Comptant sur la seule raison attentive, fondée sur l'unique évidence du « je pense donc je suis », Descartes a prétendu
délivrer l'homme de toutes les misères: erreurs (involontaires), fautes (volontaires), maladies, catastrophes naturelles
(par la domination et maîtrise de toute la nature, et même du cosmos), travaux pénibles, et enfin toutes nos ignorances.
L'ATTENTION DÉPEND-ELLE ENTIÈREMENT DE NOUS ?
En prenant la ferme décision de suivre les règles simplifiées de sa logique, Descartes pensait pouvoir immanquablement
échapper aux paralogismes ou erreurs involontaires de raisonnement.

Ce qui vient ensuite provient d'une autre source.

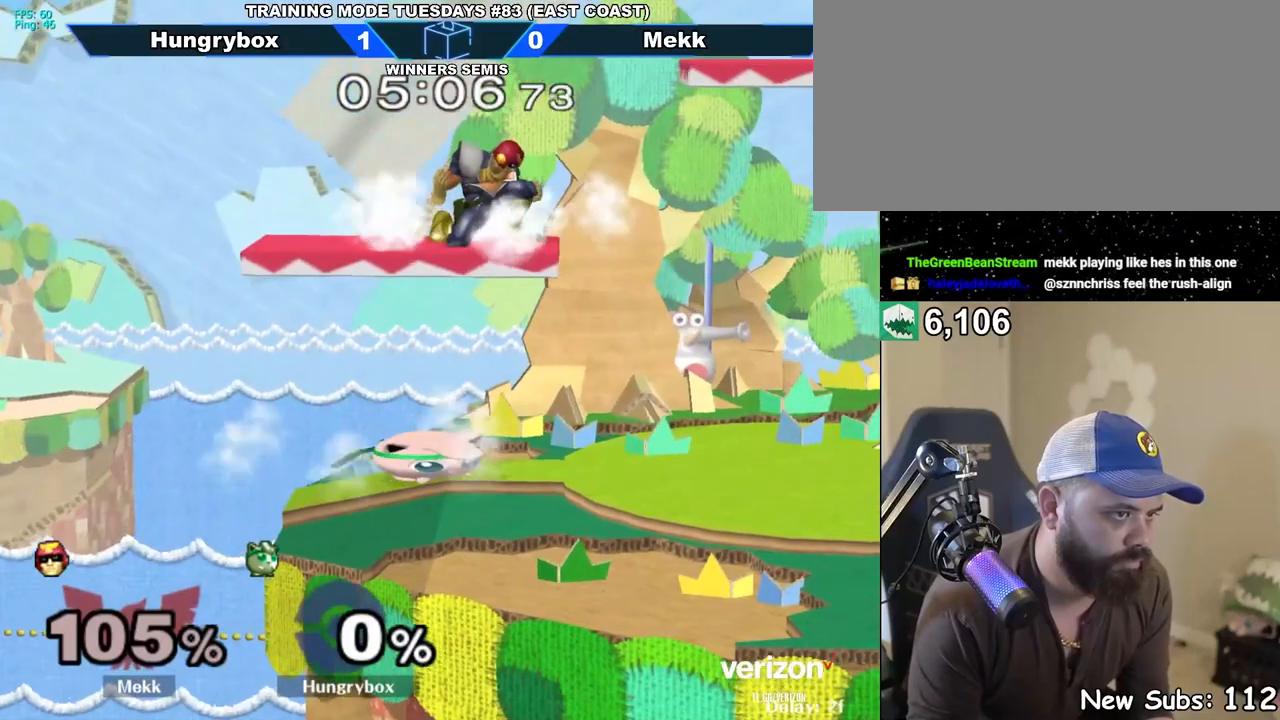
{"buttons": ["Z"], "left_stick": "center", "right_stick": "center"}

Une telle décision est bien en notre pouvoir, mais
pouvons-nous assurer que nous ne serons jamais distraits par rien? L'expérience nous démontre que non.

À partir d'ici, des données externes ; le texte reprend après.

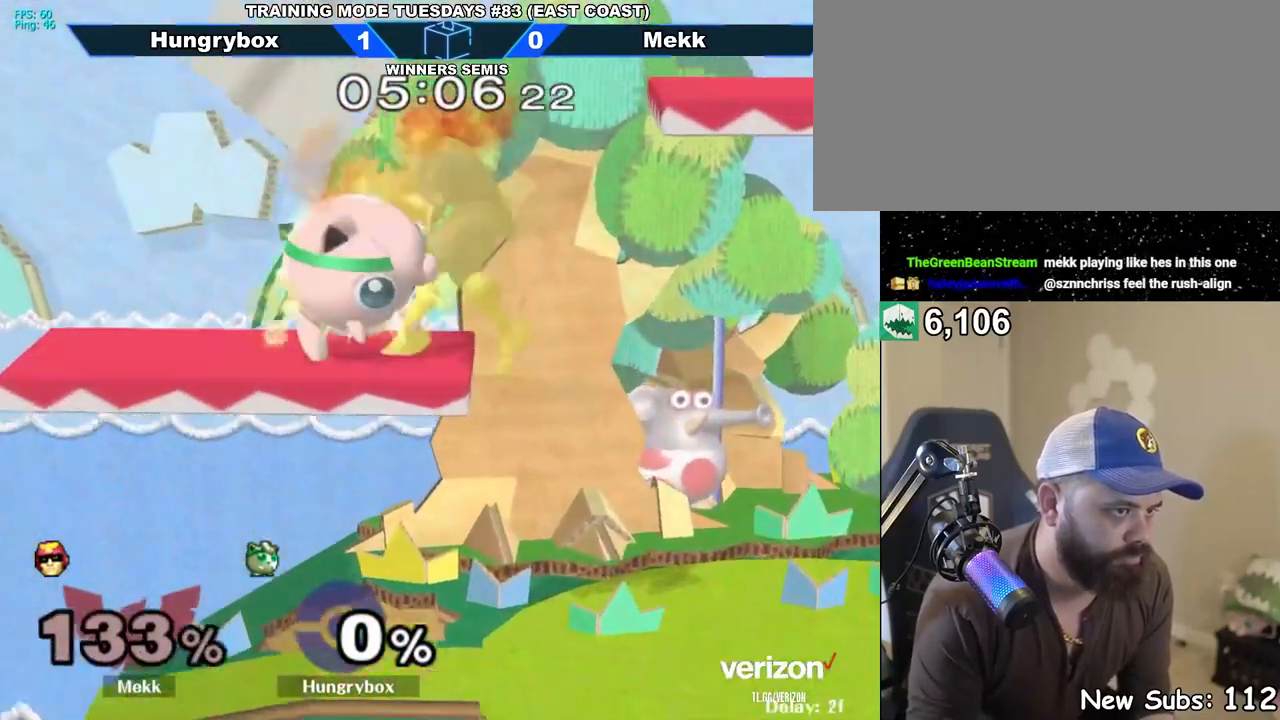
{"buttons": [], "left_stick": "up-right", "right_stick": "center", "events": [[33, "Z", "up"], [50, "Z", "down"], [50, "left_stick", "up-left"], [133, "Z", "up"], [150, "Z", "down"], [183, "left_stick", "left"], [233, "Z", "up"], [233, "left_stick", "up-right"], [283, "Z", "down"], [300, "left_stick", "down-left"], [333, "Z", "up"], [350, "left_stick", "up-left"], [400, "left_stick", "up-right"]]}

« L'esprit de ce souverain juge du monde n'est pas si indépendant qu'il ne soit sujet à être troublé par le premier
tintamarre qui se fait autour de lui.
Il ne faut pas le bruit d'un canon pour empêcher ses pensées.
Il ne faut que le bruit
d'une girouette ou d'une poulie.
Ne vous étonnez point s'il ne raisonne pas bien à présent, une mouche bourdonne à ses
oreilles : c'en est assez pour le rendre incapable de bon conseil.
» (Blaise Pascal, fragment 44, édition Le Guern).
QU'EST-CE QUE LA FAUTE ?
C'est apercevoir ce qui nous semble bon à faire, et ne pas l'effectuer, et souvent même accomplir ce qui nous semble
mauvais.
La faute et l'erreur sont manifestement des égarements de la raison.
L'homme, que l'on définit par la raison, ne
serait donc que très imparfaitement rationnel et raisonnable.
Il serait inadéquat à sa nature, en deçà de son essence.
NOS FOLIES ORDINAIRES OU DÉRAISON QUOTIDIENNE
Lorsque l'on parle de folie ou de démence ou encore d'aliénation, l'on pense presque toujours aux situations extrêmes.
Mais il faut être attentif aux crises passagères et bénignes, et ne pas perdre de vue que l'homme est un être
constamment angoissé « qui perd vite les pédales »...
Le délire, en ses multiples degrés, est notre condition commune.
Névroses et psychoses
Qu'est-ce qu'un homme normal? On est tenté de répondre qu'il s'agit d'une personne bien intégrée socialement, qui sait
entretenir de saines relations avec autrui, et mener à bien des projets raisonnables et justes.
Il est donc aisé de
diagnostiquer par exemple un « apragmatisme » des moyens, à savoir l'impossibilité, comme le dit Freud, d'aimer et de
travailler; dans ce cas, l'aliéné ou le malade mental nécessite aide et assistance pour les actes de la vie ordinaire.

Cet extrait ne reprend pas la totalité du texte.